The top Republican on the House Armed Services Committee said Monday that he is worried that the Pentagon’s announcement that 560 more U.S. troops will deploy to Iraq is driven by politics, not the needs of the mission.
“The war against ISIS and Islamic extremists cannot be won by inches, and I am concerned that operational needs in Iraq and Syria are taking a back seat to troop levels the White House finds politically palatable,” Rep. Mac Thornberry, R-Texas, said in a statement.
The additional troops will build up an air base in Iraq to act as a “logistical springboard” in the mission to retake Mosul from the Islamic State, Defense Secretary Ash Carter said during a visit to Baghdad.
“These additional U.S. forces will bring unique capabilities to the campaign and provide critical enabler support to Iraqi forces at a key moment in the fight,” Carter said, according to prepared remarks.
President Obama also announced last week that he was slowing down the exit of troops from Afghanistan. The 9,800 U.S. troops in the country will draw down at the end of this year to 8,400, more than the plan to shrink the American presence to just 5,500 by year’s end.
That means almost 3,500 more U.S. troops than originally planned will be serving in the Middle East into 2017, a change in policy that will cost money, Thornberry said.

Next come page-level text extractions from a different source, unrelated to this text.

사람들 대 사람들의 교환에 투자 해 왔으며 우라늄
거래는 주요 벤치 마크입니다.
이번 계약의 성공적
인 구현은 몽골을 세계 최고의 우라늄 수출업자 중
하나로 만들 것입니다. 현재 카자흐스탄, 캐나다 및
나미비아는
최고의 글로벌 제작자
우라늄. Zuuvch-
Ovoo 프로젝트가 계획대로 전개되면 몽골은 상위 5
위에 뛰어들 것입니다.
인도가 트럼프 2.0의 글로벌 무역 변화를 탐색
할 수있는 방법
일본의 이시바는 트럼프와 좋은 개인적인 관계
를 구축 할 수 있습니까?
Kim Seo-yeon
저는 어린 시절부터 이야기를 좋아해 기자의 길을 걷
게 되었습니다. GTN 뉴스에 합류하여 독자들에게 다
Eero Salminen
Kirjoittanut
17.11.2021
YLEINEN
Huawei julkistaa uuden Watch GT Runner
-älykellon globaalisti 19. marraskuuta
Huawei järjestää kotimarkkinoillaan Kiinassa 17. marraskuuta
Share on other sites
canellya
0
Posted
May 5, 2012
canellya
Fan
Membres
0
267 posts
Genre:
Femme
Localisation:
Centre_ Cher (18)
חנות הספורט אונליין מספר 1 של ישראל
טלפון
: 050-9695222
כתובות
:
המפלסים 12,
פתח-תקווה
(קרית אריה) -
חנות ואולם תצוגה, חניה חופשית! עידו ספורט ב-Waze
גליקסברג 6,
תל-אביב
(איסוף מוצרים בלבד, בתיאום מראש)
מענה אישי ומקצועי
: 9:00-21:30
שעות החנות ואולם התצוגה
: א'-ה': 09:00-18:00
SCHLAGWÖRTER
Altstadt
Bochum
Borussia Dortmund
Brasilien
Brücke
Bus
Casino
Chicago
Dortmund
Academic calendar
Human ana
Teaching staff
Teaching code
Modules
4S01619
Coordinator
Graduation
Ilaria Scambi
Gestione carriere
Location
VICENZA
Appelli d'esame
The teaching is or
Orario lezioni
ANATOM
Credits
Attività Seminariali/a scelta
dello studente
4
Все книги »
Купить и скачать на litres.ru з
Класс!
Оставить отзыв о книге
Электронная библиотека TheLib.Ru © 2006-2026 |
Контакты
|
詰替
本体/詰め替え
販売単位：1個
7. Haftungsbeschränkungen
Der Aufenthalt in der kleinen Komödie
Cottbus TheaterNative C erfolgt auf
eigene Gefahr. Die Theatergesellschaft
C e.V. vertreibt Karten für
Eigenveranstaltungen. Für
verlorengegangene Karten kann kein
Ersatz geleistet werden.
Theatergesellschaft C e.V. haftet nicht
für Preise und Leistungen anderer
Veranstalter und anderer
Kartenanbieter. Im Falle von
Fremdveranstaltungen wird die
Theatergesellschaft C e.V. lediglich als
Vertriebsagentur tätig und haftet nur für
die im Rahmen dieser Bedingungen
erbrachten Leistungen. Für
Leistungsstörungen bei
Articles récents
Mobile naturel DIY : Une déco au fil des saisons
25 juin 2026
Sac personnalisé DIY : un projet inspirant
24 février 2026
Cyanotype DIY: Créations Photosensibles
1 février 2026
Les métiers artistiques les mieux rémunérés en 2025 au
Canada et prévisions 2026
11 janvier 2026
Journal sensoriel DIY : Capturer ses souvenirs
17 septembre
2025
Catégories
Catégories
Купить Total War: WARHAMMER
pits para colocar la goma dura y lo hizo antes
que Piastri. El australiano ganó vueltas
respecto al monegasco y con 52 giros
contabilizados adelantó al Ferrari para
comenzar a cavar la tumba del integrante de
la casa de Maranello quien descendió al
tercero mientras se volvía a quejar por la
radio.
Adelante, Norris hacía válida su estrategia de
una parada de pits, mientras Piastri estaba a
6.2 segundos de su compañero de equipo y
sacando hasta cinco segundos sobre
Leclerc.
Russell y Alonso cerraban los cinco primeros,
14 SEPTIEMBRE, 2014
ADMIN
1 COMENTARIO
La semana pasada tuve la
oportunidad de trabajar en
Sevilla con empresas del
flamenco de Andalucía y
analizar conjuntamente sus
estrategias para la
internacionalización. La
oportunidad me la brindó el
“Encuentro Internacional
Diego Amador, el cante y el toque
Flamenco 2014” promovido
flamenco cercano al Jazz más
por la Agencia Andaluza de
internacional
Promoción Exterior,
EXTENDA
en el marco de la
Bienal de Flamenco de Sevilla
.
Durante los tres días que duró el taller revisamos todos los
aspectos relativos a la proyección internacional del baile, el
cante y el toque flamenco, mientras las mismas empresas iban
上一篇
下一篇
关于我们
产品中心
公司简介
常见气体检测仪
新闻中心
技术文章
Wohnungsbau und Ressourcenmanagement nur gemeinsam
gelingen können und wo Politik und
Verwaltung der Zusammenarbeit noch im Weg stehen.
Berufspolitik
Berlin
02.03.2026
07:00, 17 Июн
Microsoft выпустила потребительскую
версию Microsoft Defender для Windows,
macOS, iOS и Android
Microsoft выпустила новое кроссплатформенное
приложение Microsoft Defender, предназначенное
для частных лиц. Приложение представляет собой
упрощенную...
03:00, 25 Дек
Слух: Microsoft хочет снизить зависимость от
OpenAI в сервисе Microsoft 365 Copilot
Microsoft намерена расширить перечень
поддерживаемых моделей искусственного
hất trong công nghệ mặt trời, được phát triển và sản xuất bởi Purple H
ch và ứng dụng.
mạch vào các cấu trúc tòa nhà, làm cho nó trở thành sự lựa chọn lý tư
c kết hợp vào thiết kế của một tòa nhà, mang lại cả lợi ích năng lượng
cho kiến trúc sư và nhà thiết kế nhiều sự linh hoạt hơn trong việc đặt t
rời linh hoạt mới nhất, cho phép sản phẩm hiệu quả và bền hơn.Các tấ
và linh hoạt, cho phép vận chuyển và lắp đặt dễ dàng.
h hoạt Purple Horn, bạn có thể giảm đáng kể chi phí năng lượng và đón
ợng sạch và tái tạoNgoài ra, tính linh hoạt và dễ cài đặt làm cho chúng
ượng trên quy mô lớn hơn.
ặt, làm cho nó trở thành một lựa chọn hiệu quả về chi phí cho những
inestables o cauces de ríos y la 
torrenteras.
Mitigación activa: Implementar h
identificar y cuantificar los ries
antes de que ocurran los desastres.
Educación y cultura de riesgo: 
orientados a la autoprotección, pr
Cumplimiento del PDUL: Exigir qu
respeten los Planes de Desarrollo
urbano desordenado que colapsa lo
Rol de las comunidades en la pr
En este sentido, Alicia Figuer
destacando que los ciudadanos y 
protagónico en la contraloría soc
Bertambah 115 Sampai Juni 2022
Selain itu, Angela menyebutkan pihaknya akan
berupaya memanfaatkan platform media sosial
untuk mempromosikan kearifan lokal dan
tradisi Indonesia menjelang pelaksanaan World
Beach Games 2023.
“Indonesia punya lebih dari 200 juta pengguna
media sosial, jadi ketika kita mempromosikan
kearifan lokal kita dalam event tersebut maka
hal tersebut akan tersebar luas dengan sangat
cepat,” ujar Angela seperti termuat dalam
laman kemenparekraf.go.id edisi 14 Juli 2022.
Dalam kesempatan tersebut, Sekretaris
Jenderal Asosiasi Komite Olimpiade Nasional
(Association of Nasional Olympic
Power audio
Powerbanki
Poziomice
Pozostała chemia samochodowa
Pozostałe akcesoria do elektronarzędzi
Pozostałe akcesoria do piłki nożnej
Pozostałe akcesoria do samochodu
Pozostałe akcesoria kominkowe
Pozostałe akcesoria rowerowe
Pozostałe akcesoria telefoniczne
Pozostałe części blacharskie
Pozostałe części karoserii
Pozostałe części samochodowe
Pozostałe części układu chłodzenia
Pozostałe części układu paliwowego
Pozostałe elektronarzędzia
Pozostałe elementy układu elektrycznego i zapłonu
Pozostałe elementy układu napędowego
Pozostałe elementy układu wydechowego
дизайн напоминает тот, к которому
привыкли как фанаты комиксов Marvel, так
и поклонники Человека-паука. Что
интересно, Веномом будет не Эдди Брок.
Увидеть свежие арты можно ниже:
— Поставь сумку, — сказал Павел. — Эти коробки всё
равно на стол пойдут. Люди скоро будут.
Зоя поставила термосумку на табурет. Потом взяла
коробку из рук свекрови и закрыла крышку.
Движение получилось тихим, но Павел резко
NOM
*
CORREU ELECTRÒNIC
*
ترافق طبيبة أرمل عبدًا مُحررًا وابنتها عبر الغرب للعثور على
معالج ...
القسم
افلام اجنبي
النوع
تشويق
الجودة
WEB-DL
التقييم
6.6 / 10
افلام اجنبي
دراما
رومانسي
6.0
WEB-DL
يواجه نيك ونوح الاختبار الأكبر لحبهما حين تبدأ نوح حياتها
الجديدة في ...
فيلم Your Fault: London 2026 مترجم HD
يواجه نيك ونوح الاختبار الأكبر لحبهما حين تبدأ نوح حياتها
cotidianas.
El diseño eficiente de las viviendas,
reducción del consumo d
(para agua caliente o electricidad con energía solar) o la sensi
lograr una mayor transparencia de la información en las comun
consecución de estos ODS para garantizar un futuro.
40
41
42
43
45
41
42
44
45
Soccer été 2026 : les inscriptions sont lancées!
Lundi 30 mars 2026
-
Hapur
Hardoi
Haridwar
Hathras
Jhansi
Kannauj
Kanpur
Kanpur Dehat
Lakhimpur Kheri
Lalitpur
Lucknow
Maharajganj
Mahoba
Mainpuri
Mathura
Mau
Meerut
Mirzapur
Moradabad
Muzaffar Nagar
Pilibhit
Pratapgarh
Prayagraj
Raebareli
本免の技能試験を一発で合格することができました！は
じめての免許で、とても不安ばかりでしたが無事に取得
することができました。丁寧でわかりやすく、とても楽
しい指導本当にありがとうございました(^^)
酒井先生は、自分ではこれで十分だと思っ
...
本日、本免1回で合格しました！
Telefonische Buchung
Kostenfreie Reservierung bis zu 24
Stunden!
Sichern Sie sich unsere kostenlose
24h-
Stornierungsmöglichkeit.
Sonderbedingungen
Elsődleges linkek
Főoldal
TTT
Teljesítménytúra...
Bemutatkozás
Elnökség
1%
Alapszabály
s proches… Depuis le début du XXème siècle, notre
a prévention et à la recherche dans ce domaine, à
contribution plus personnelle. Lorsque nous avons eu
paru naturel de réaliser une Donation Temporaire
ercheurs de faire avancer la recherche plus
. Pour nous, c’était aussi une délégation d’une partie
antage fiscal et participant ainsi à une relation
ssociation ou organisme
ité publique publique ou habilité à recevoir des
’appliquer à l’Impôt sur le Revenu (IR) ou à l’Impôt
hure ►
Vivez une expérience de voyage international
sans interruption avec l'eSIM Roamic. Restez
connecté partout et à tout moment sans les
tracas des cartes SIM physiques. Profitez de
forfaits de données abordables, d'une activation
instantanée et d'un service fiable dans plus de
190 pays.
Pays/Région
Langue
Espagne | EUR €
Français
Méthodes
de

“The United States will now be deploying thousands more troops than we have budgeted for in the president’s budget request. Those deployments can only be fully supported through a supplemental budget request. I look forward to reviewing the president’s request when he sends it to Congress, as I believe he now must,” Thornberry said.
Sen. John McCain, R-Ariz., and chairman of the Senate Armed Services Committee, also said that the president’s budget request does not accommodate the new requirements.
“Those operations will not pay for themselves, and we cannot continue to ask our troops to do more around the world by raiding funds needed to modernize their equipment and support the training,” he said.
McCain also urged the president to request more defense funding in the war chest, which he has the authority to do since it is not capped under sequestration.
It’s unclear how much the additional troop presence will cost. Obama’s fiscal 2017 budget request called for $54 billion for operations overseas, which includes the planned U.S. presence in U.S. Central Command and a significant boost to operations in Europe.